Provided passage:
The New York Legislature passed its 2018-2019 Fiscal Year budget on March 30, 2018, which is expected to be signed into law by Governor Cuomo. The Legislature responded to the Tax Cuts and Jobs Act (TCJA) passed by the United States Congress late last year by excluding IRC § 965 repatriated income from New York taxable income. However, the final budget failed to address other TCJA provisions, such as the tax on global intangible low-taxed income (GILTI) and the interest expense limitation under IRC § 163(j). Thus, New York will conform to these federal tax changes.
During the second half of 2017, California expanded its partial sales and use tax manufacturing and research and development exemption to include electric generation and distribution equipment. The legislative changes are particularly favorable to businesses engaged in electric generation through the use of renewable energy sources.
The California Department of Tax and Fee Administration (CDTFA) has issued a notice inviting stakeholders to participate in an interested parties meeting (IPM) scheduled for April 11, 2018, to discuss whether the CDTFA should undertake a regulatory project to amend its corresponding regulation to implement and apply the statutory changes and, if so, to what extent.
In their article for Law360, Eversheds Sutherland attorneys Carley Roberts, Robert Merten and Jessica Allen summarize the sales and use tax exemption’s scope and qualifying requirements, the 2017 legislative changes to the exemption, the CDTFA’s proposed amendments and why stakeholders may want to participate in the IPM process.
On November 1, 2017, the District of Columbia will begin implementing a new sales and use tax exemption application process for Qualified High Technology Companies (QHTCs). The new application procedure signifies a shift to essentially a pre-certification process and creates new documentation requirements for companies seeking QHTC benefits. Key considerations include:
- Companies will now be required to file an annual online application in order to obtain the QHTC Exempt Purchase Certificate. The current Exempt Purchase Certificates will expire on January 31, 2018.
- In addition to questions relating to the statutory QHTC eligibility requirements, the District requires that companies state the number of QHTC employees hired and jobs created, along with the number who are District residents. These questions may have been formulated to gather information to determine the effectiveness of the QHTC program.
- Because taxpayers have previously self-certified as QHTCs, the Office of Tax and Revenue may reject companies’ applications now, rather than audit them later.

Goals:
• A. Lay out the records, from the line holding "name author: (Wulfen) C. Agardh" through the end of the records, both included, as a Markdown table with the columns Row and Record line, skipping any blank lines.
• B. Extend the state tax update past its final sentence.

Exercise inputs:
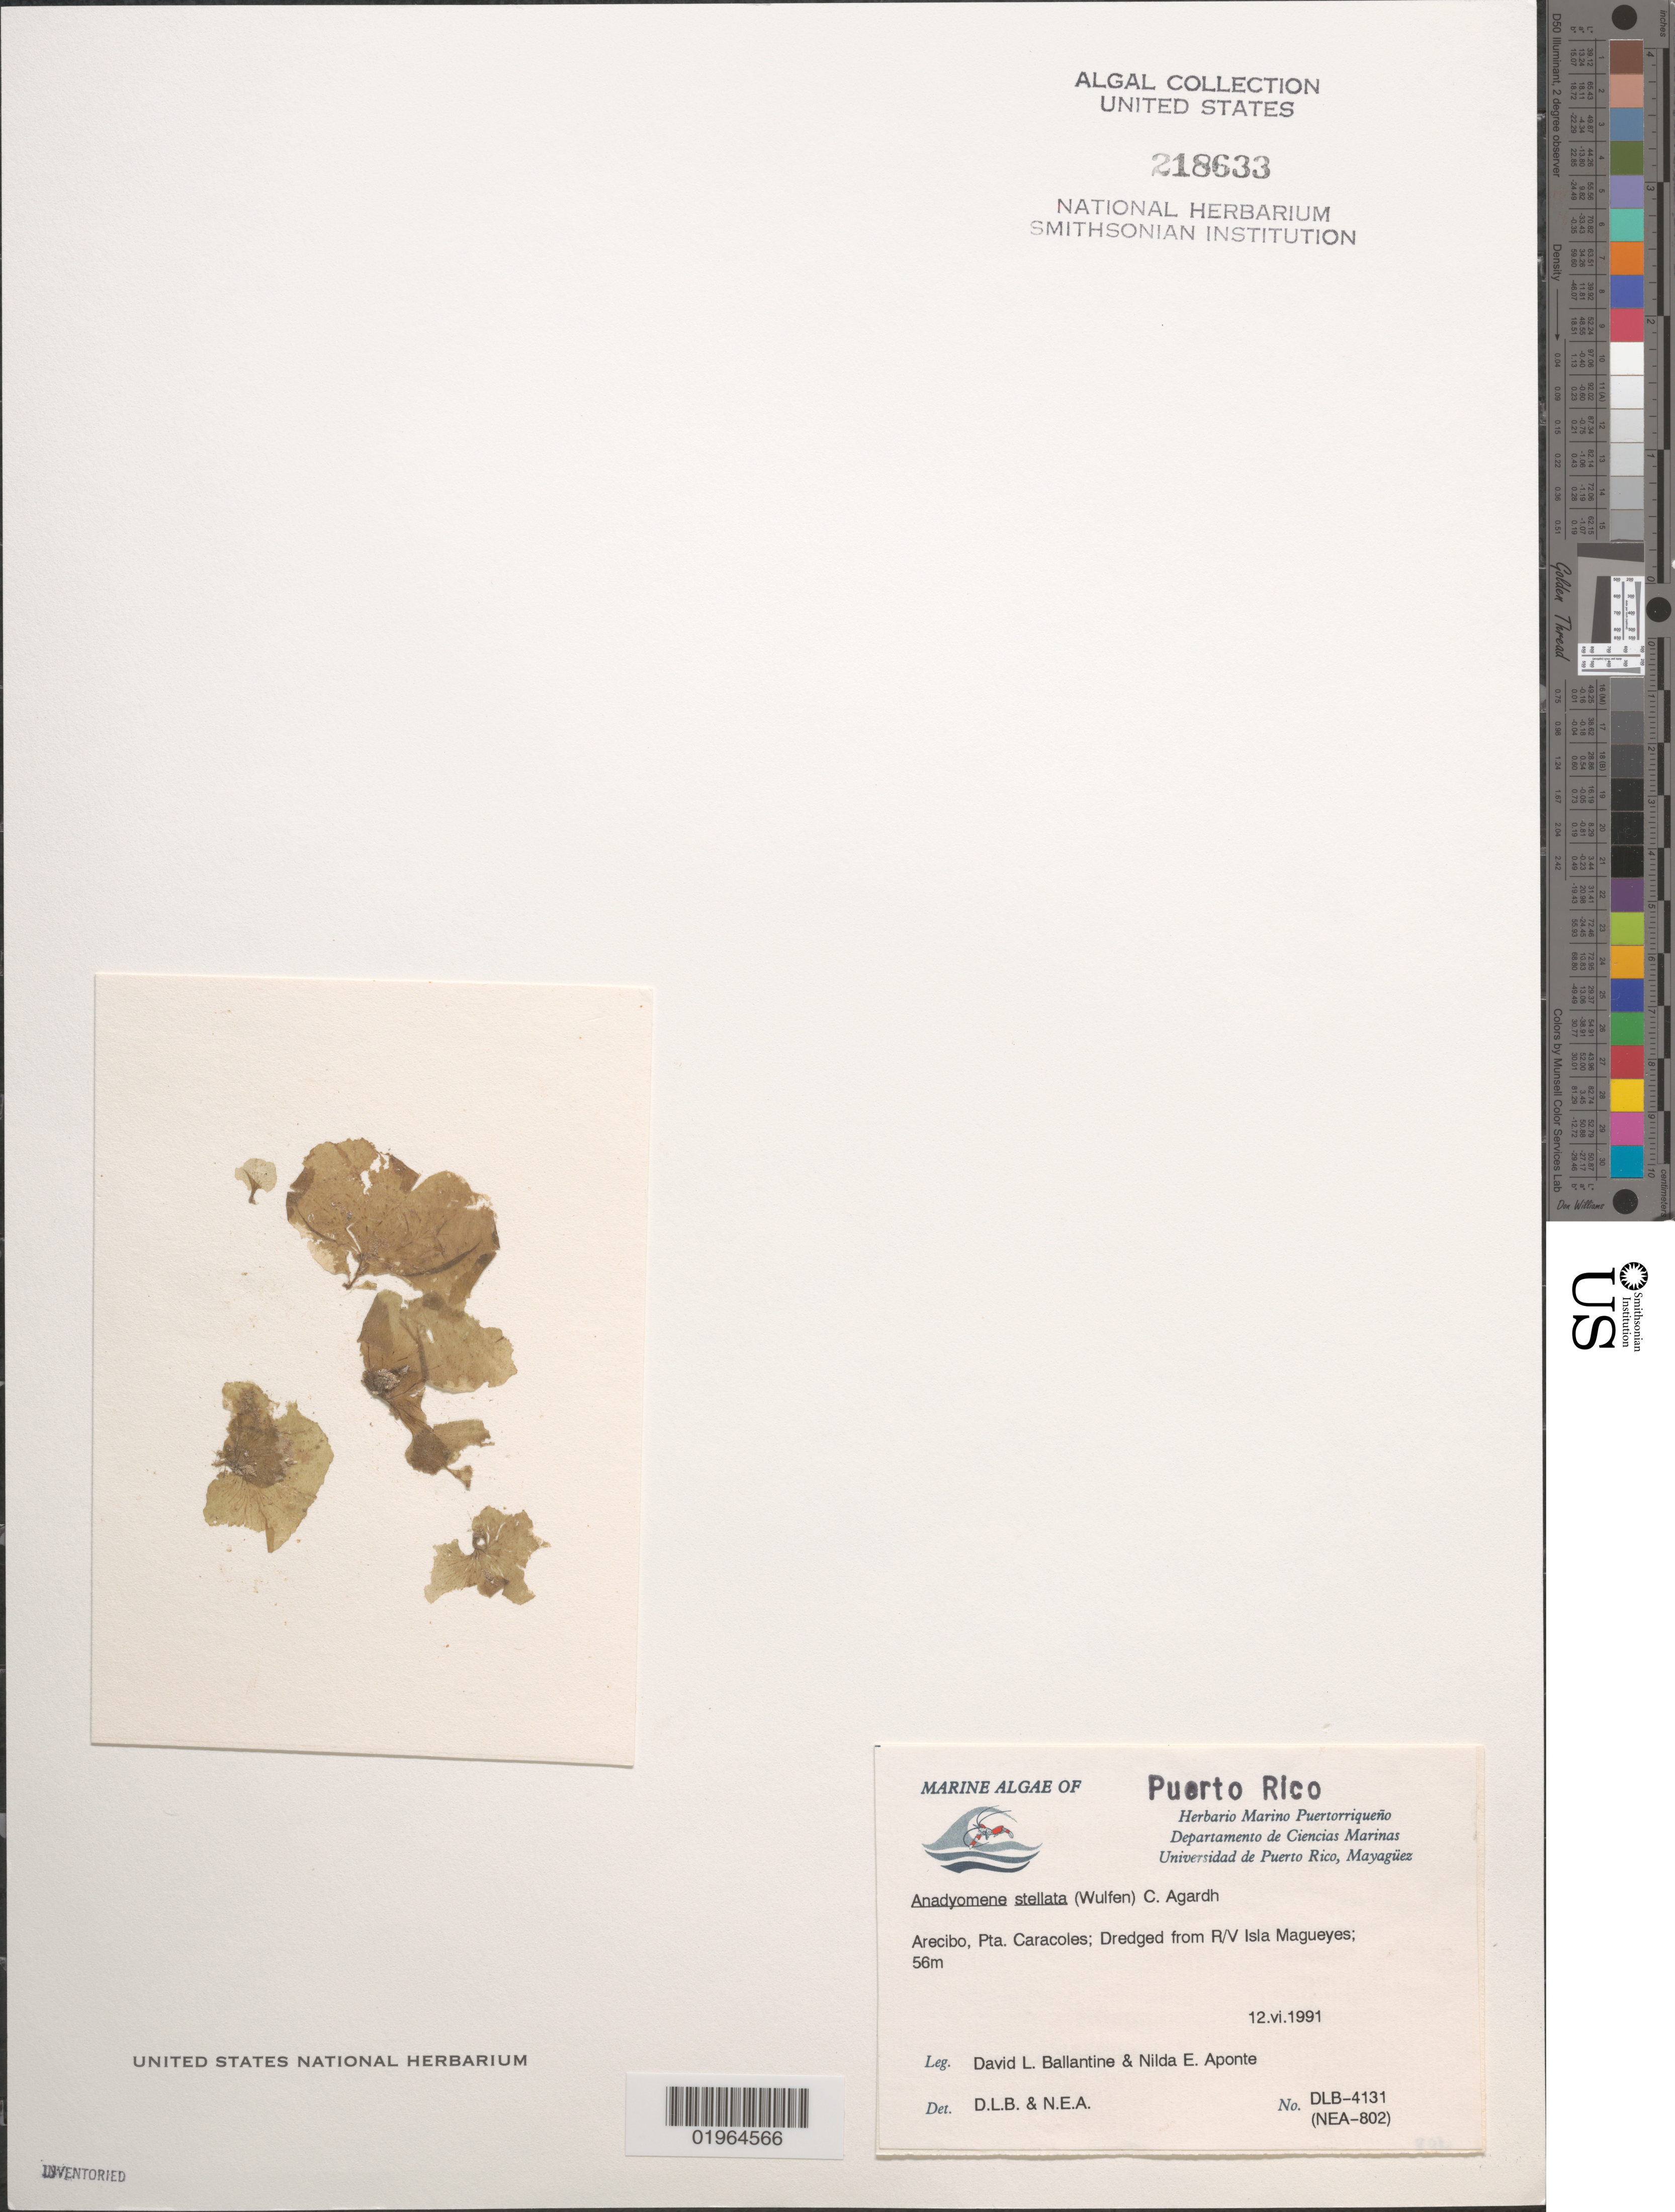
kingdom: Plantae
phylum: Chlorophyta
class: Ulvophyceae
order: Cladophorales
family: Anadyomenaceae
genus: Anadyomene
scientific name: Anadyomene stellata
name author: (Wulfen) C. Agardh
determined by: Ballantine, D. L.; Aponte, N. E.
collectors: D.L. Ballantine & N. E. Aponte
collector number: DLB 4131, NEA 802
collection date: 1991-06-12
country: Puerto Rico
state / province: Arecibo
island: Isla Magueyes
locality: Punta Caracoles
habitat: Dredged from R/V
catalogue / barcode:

Answers to the problems:
• A.
| Row | Record line |
|---|---|
| 1 | name author: (Wulfen) C. Agardh |
| 2 | determined by: Ballantine, D. L.; Aponte, N. E. |
| 3 | collectors: D.L. Ballantine & N. E. Aponte |
| 4 | collector number: DLB 4131, NEA 802 |
| 5 | collection date: 1991-06-12 |
| 6 | country: Puerto Rico |
| 7 | state / province: Arecibo |
| 8 | island: Isla Magueyes |
| 9 | locality: Punta Caracoles |
| 10 | habitat: Dredged from R/V |
| 11 | catalogue / barcode: |

• B.
On September 16, 2017, California Governor Jerry Brown signed Assembly Bill 131, a budget trailer bill clarifying a number of provisions related to the roles of California’s two new tax agencies, the California Department of Tax and Fee Administration (CDTFA) and the Office of Tax Appeals (OTA), which were created to perform many of the California State Board of Equalization’s (BOE) previous duties by the Taxpayer Transparency and Fairness Act of 2017. Key clarifications include:
- The CDTFA will conduct appeals conferences related to sales and use taxes in the same manner as the BOE had prior to July 1, 2017, and will apply the BOE’s rules regarding appeals conferences.
- The OTA is not to be construed as a tax court so non-lawyers will be allowed to appear on behalf of taxpayers at appeals hearings.
- The standard of review for taxpayer appeals of OTA decisions is trial de novo in Superior Court.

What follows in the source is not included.